China Flags Alleged Backdoor in Anthropic’s Claude Code, Citing Data Transmission Risks

Published
Written by:
Lore Apostol
Lore Apostol
Cybersecurity Writer
Key Takeaways
  • Backdoor Warning: China's National Vulnerability Database flagged an alleged "backdoor" in Claude Code versions 2.1.91 through 2.1.196.
  • Data Transmission: The mechanism was said to send users' geographic location and identity-related identifiers to remote servers without consent.
  • Vendor response: Anthropic said the code was an experimental anti-abuse feature and reiterated that Claude is not available in China.

National Vulnerability Database (NVDB), a cybersecurity platform operated by China's Ministry of Industry and Information Technology, warned on Wednesday that it had identified a serious security "backdoor" risk in U.S.-based Anthropic's AI coding tool, Claude Code.

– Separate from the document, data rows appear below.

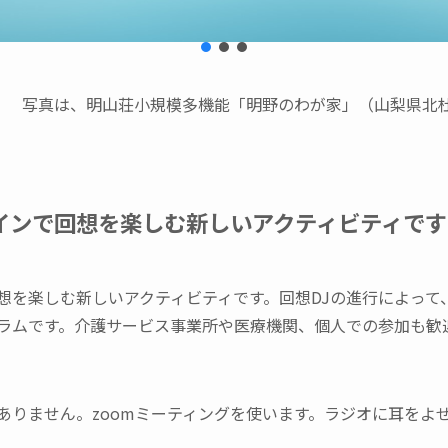
写真は、明山荘小規模多機能「明野のわが家」（山梨県北
インで回想を楽しむ新しいアクティビティです
想を楽しむ新しいアクティビティです。回想DJの進行によって
ラムです。介護サービス事業所や医療機関、個人での参加も歓
ありません。zoomミーティングを使います。ラジオに耳をよ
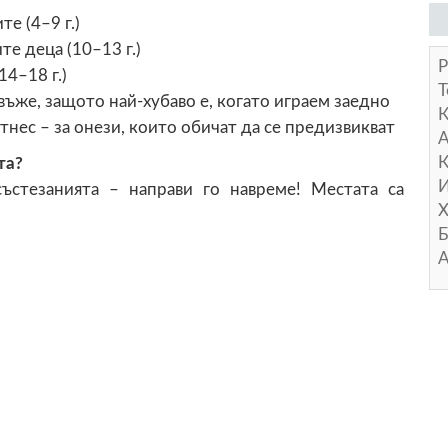
е (4–9 г.)
е деца (10–13 г.)
Р
14–18 г.)
Т
ъже, защото най-хубаво е, когато играем заедно
ес – за онези, които обичат да се предизвикват
А
К
та?
И
ъстезанията – направи го навреме! Местата са
Х
Б
А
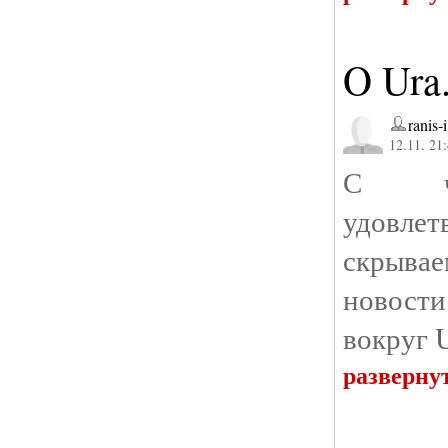
O Ura
ranis-i
12.11. 21
С чу
удовл
скрыва
новост
вокруг U
разверну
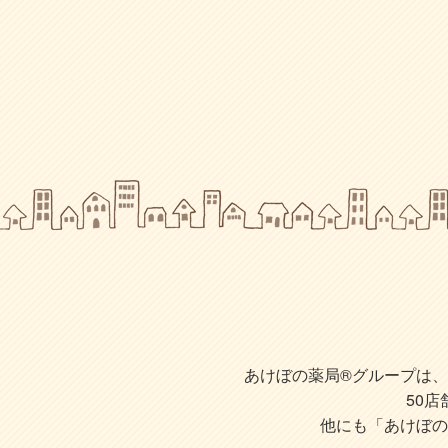
あけぼの薬局®グループは、株
50
他にも「あけぼの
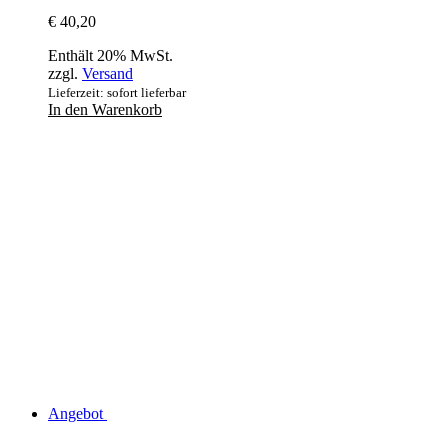
€
40,20
Enthält 20% MwSt.
zzgl.
Versand
Lieferzeit: sofort lieferbar
In den Warenkorb
Angebot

National Vulnerability Database Flags Claude Code Risk

In a statement, the NVDB said Claude Code contains a built-in monitoring mechanism that can transmit sensitive information, including users' geographic locations and identity-related identifiers, to remote servers without user consent, CNBC has reported

The warning applies specifically to Claude Code versions 2.1.91 through 2.1.196, which check whether a proxy is enabled and for possible AI Lab connections. The database described the functionality as a security risk and urged organizations to assess whether the affected versions are deployed in their environments.

The database advised that organizations and users should immediately review affected systems and either uninstall the impacted versions or upgrade to the latest secure release, in which the alleged backdoor has been removed.

Anthropic Response

Anthropic disputed the characterization of the mechanism as a backdoor, stating that the functionality was an experimental anti-abuse and anti-distillation measure designed to protect its services. The company announced in a 2025 post that Claude is not available in China “due to legal, regulatory, and security risks.

The warning follows Alibaba’s ban on employee use of Claude Code at work last week after the tool drew scrutiny for features that could help identify China-linked users. Late last month, Anthropic accused Chinese company Alibaba and its AI lab, Alibaba Qwen, of attempting to extract its AI capabilities in a distillation attack. 

On June 12, the Commerce Department imposed restrictions on Anthropic's latest Mythos and Fable AI models, citing fears they could be deployed by military intelligence users in China and other countries of concern.